Challenging a Special Assessment

The Davisson court recognized that Association records "must be made available to owners upon their request, but that does not mean that the owner has a right to physically inspect the records". The Davisson court explained that "the legislative history of the Act supports a construction of [the Act] that requires a housing cooperative to permit owners to inspect records and documents when those owners contest the propriety of a special assessment imposed by that housing cooperative", and therefore overruled the trial court’s judgment in favor of the Association in the dispute.
As a result, associations must turn over the requested records relevant to a contested special assessment.
If the association rejects the request of the homeowner for the records, the homeowner can file a lawsuit. The statutory language of the Act empowers the court to award attorneys’ fees to the prevailing party (as defined by the language of the Act) in a dispute regarding CC&Rs and the rights of the homeowner, and the outcome of the special assessment dispute will often become intertwined with the merits of any claim as well.
An alternative to challenging a special assessment within the courts would be to challenge the special assessment within the alternative dispute resolution ("ADR") process outlined under the Act.
Another noteworthy alternative to this litigation process is provided through arbitration under the American Arbitration Association Construction Industry rules. This path of redress in lieu of court action is faster and cheaper for both associations and homeowners, when available.
Further, the unique circumstances of each case as well as the severity of the offense should guide the actions of the homeowner. If the homeowner is being assessed many tens of thousands of dollars by an unjustified special assessment which will likely make their house unaffordable (or has already made the house unaffordable), it would be prudent to pursue this through the courts. In other cases, depending on the severity of the infraction, a less drastic response may be warranted.
Should the special assessment be deemed invalid, the court may enjoin the association from collecting further payments on the special assessment; order restitution of wrongfully collected funds, plus interest; or other equitable relief as is deemed appropriate by the court. In any case, the homeowner has the right to an accounting of all funds that are collected as part of the special assessment, and proper written records must be maintained for the duration of the special assessment.
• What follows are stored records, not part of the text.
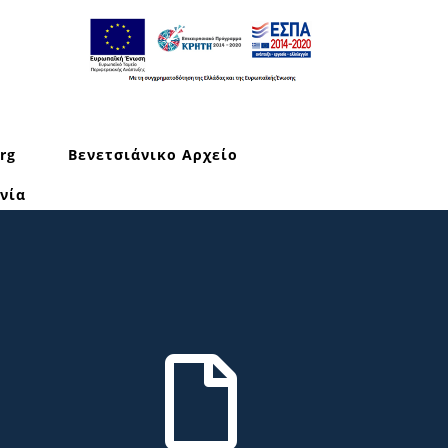
rg
Βενετσιάνικο Αρχείο
νία
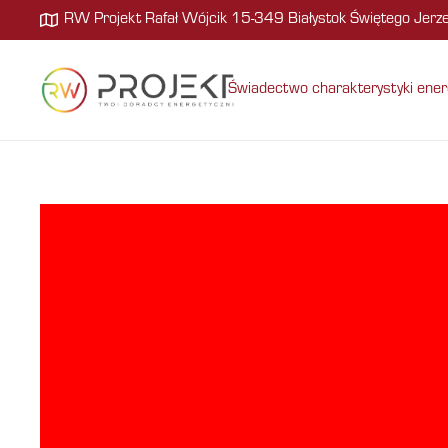
RW Projekt Rafał Wójcik 15-349 Białystok Świętego Jer
Świadectwo charakterystyki ener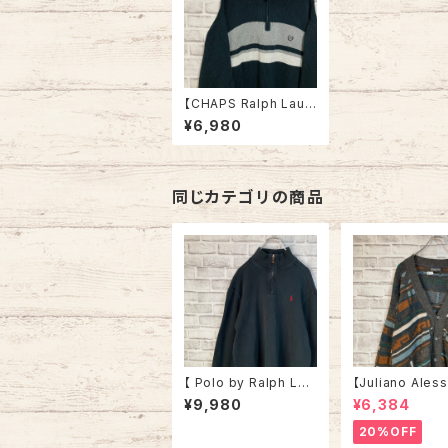
【CHAPS Ralph Laur
en】L/S Halfzip Knit
¥6,980
L チャップス ラルフロー
レン ハーフジップニット
柄ニット 切替 セーター
ビッグシルエット オーバ
ーサイズ ゆるだぼ US
同じカテゴリの商品
A アメリカ 古着
【 Polo by Ralph Lau
【Juliano Ales
ren】 Halfzip Knit L
o】Cardigan L
¥9,980
¥6,384
相当 ポロ バイ ラルフロ
in ITALY “EURO LIN
ーレン ハーフジップ ニ
E” カーディガン 総柄 ウ
20%OFF
ット セーター ブラック
ール混合 イタリ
Avoiding Surprise Assessments

The question becomes how can HOA’s best prevent a need for a special assessment. One thing is required, and one thing is suggested.
HOA covenants generally require that reserve studies be performed before a community can collect reserves and thus, it is suggested that HOA’s regularly (every 3-5 years at least) obtain up-to-date reserve studies that take into account the specifications of each particular component of their common area and determine a reasonable replacement cost on a piece-by piece basis. This in itself may require an interested expert to come in, evaluate each item that is generally over $250 in replacement value in the common area, determine how long until that item will need replacement, and how much it will cost to replace that item . Once this expert prepares a statistical analysis of replacement costs and projections of life expectancy, it is the HOA’s responsibility to follow the recommendations of their expert and set aside funds in a reserve account equal to, if not more than, the amounts recommended. Over time, this should prevent a need for a special assessment.
Next, HOAs should have a complete set of financial books and records and hold them open for inspection at all reasonable times. Any HOA member should be able to ask to see the records, look at their HOA’s history of collecting for the last 5 years at least, see what has added cost to that community and then realistically project whether or not their community is properly funded for those items, or if they are potentially walking down the path toward having to deal with a special assessment.